(Items from a data source)
------------------------

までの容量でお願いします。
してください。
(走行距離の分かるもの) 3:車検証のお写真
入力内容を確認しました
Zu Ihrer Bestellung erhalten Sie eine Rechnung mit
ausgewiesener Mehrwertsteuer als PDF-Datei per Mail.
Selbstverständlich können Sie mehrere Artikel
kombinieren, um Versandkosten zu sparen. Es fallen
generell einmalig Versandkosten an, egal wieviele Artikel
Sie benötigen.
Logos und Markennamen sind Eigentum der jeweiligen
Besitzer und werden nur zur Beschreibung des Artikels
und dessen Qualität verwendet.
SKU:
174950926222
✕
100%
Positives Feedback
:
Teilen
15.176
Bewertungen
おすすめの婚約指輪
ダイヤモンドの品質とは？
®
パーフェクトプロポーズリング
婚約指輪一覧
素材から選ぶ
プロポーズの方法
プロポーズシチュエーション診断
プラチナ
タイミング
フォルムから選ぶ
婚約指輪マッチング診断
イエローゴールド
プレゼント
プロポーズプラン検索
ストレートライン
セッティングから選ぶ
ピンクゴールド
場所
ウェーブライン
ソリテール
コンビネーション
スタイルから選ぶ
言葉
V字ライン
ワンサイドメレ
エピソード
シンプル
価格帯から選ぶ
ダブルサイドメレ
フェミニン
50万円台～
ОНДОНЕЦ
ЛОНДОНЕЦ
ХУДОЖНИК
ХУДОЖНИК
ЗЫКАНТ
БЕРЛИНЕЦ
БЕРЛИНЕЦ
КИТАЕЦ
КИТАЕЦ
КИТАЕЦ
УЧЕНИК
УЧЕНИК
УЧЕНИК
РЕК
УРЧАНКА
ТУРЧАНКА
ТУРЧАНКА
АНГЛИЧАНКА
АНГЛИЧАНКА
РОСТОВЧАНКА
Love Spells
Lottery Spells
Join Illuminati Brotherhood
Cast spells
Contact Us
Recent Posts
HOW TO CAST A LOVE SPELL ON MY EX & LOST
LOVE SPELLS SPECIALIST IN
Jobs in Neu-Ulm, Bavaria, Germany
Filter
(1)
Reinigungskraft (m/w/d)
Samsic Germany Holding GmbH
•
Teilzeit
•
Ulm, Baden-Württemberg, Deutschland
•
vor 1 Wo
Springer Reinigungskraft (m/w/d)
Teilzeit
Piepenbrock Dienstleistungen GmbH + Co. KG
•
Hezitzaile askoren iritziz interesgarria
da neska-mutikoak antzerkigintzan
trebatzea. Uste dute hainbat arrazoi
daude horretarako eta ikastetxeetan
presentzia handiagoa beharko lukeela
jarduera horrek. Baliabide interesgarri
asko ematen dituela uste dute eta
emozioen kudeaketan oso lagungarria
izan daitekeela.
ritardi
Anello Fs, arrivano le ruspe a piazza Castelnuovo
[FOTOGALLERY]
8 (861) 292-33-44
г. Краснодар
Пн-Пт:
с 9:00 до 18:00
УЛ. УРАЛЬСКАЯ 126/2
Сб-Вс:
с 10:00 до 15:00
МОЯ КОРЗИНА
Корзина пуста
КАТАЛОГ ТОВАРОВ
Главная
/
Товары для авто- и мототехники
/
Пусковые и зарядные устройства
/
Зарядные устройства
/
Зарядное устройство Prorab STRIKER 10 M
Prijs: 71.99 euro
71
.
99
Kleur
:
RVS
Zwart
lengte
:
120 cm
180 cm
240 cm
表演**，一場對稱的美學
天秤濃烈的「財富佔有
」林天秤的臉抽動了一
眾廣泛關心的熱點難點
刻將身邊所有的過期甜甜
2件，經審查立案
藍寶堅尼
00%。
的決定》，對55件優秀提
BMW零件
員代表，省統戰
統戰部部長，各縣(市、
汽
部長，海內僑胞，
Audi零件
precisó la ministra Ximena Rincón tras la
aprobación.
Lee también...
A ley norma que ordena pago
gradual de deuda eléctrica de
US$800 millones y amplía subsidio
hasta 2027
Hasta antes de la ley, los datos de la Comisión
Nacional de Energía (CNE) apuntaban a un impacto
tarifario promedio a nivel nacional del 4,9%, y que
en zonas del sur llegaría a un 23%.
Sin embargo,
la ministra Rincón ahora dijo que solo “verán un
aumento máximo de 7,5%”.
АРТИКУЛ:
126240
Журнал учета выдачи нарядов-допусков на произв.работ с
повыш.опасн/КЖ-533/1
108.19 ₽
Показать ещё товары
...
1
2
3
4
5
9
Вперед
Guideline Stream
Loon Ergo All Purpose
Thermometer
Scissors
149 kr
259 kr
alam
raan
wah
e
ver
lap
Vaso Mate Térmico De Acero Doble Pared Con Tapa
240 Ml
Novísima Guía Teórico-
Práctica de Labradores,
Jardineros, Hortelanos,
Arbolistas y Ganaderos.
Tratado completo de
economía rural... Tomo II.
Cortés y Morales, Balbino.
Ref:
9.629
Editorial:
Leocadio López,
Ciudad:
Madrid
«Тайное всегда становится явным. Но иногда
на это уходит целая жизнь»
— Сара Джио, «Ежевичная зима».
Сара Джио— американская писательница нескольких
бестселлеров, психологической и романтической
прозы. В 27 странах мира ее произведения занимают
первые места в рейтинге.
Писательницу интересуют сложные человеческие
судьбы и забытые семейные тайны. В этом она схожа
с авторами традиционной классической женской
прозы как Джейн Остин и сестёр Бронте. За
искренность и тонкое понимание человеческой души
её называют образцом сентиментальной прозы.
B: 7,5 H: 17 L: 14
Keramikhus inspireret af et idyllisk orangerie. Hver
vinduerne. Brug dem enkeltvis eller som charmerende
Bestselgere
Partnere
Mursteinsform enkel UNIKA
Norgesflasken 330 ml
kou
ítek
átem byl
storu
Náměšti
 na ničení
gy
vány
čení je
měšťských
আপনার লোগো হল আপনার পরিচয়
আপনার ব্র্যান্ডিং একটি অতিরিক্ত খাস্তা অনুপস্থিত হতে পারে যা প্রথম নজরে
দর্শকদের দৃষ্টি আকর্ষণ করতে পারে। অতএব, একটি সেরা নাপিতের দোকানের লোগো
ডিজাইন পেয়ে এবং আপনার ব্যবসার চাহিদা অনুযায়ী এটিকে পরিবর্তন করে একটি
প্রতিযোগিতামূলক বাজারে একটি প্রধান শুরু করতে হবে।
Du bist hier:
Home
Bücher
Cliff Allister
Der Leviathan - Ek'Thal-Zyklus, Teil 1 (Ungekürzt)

------------------------

Retrieve each line from the records above where the word "Germany" occurs.

Jobs in Neu-Ulm, Bavaria, Germany
Samsic Germany Holding GmbH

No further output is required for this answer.